- [Data provided]
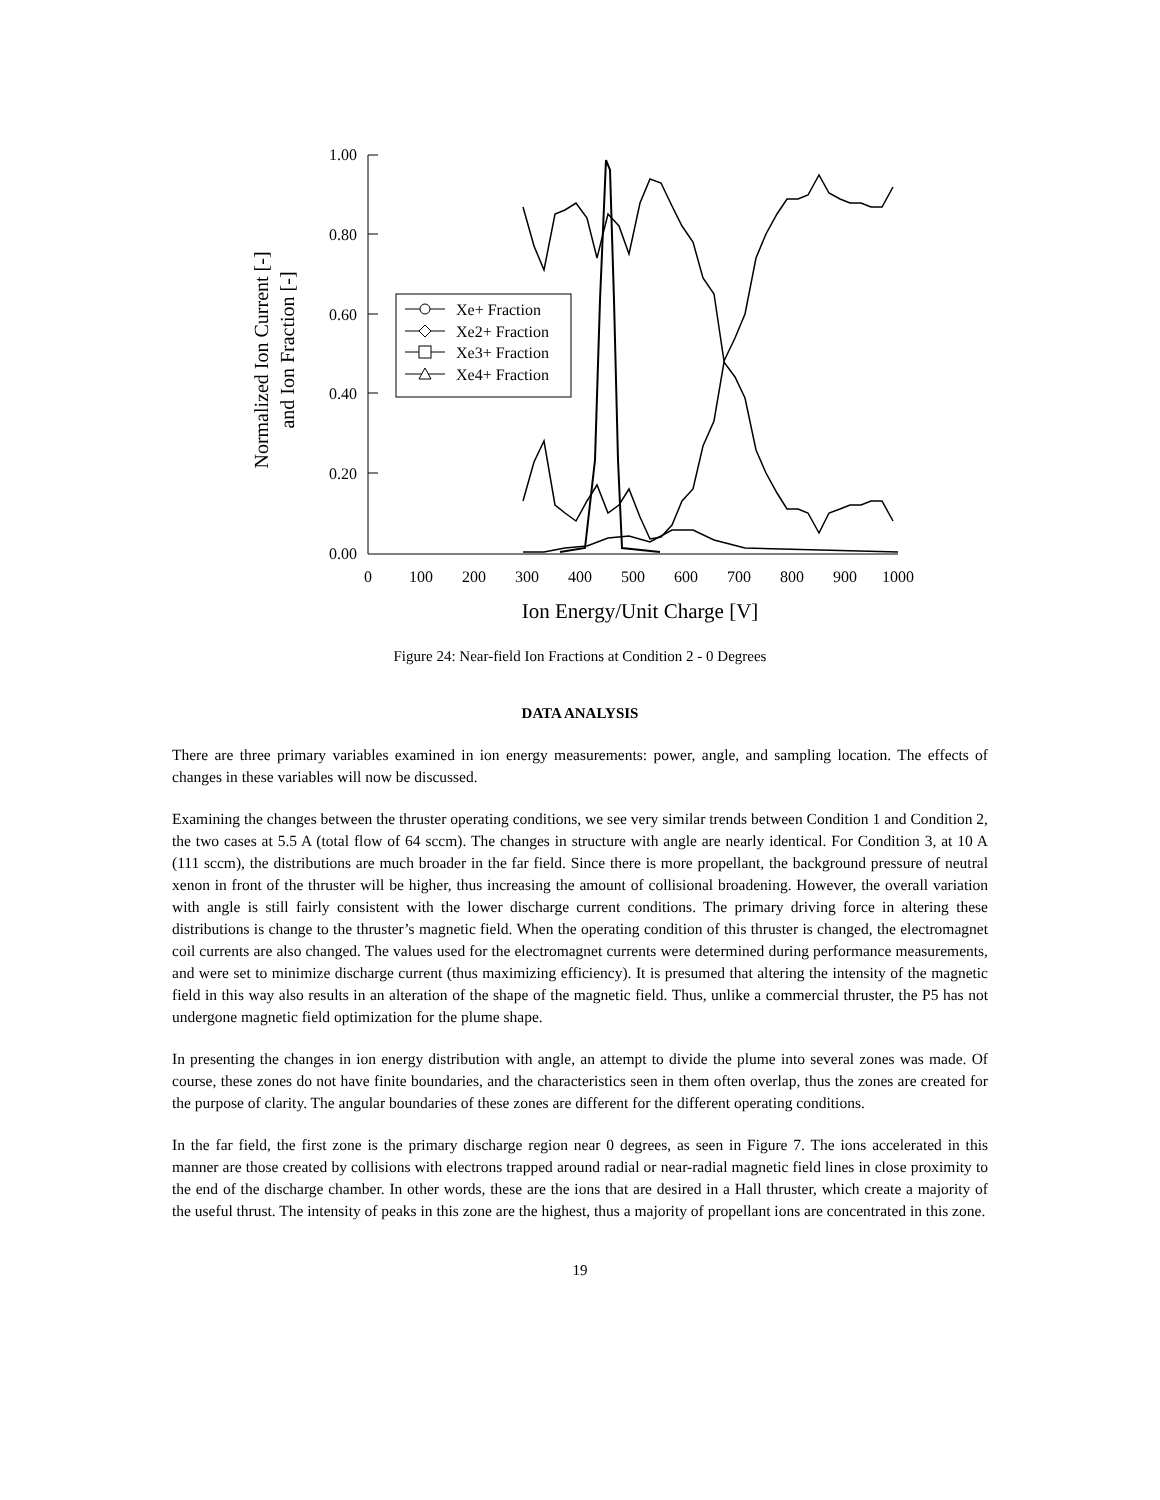1.00
0.80
0.60
0.40
0.20
0.00
0
100
200
300
400
500
600
700
800
900
1000
Ion Energy/Unit Charge [V]
Normalized Ion Current [-]
and Ion Fraction [-]
Xe+ Fraction
Xe2+ Fraction
Xe3+ Fraction
Xe4+ Fraction
Figure 24: Near-field Ion Fractions at Condition 2 - 0 Degrees
DATA ANALYSIS
There are three primary variables examined in ion energy measurements: power, angle, and sampling location. The effects of changes in these variables will now be discussed.
Examining the changes between the thruster operating conditions, we see very similar trends between Condition 1 and Condition 2, the two cases at 5.5 A (total flow of 64 sccm). The changes in structure with angle are nearly identical. For Condition 3, at 10 A (111 sccm), the distributions are much broader in the far field. Since there is more propellant, the background pressure of neutral xenon in front of the thruster will be higher, thus increasing the amount of collisional broadening. However, the overall variation with angle is still fairly consistent with the lower discharge current conditions. The primary driving force in altering these distributions is change to the thruster’s magnetic field. When the operating condition of this thruster is changed, the electromagnet coil currents are also changed. The values used for the electromagnet currents were determined during performance measurements, and were set to minimize discharge current (thus maximizing efficiency). It is presumed that altering the intensity of the magnetic field in this way also results in an alteration of the shape of the magnetic field. Thus, unlike a commercial thruster, the P5 has not undergone magnetic field optimization for the plume shape.
In presenting the changes in ion energy distribution with angle, an attempt to divide the plume into several zones was made. Of course, these zones do not have finite boundaries, and the characteristics seen in them often overlap, thus the zones are created for the purpose of clarity. The angular boundaries of these zones are different for the different operating conditions.
In the far field, the first zone is the primary discharge region near 0 degrees, as seen in Figure 7. The ions accelerated in this manner are those created by collisions with electrons trapped around radial or near-radial magnetic field lines in close proximity to the end of the discharge chamber. In other words, these are the ions that are desired in a Hall thruster, which create a majority of the useful thrust. The intensity of peaks in this zone are the highest, thus a majority of propellant ions are concentrated in this zone.
19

- [Exercise objective] Copy out each line carrying the string "Figure" from the data.

- [Result of the task]
Figure 24: Near-field Ion Fractions at Condition 2 - 0 Degrees
In the far field, the first zone is the primary discharge region near 0 degrees, as seen in Figure 7. The ions accelerated in this manner are those created by collisions with electrons trapped around radial or near-radial magnetic field lines in close proximity to the end of the discharge chamber. In other words, these are the ions that are desired in a Hall thruster, which create a majority of the useful thrust. The intensity of peaks in this zone are the highest, thus a majority of propellant ions are concentrated in this zone.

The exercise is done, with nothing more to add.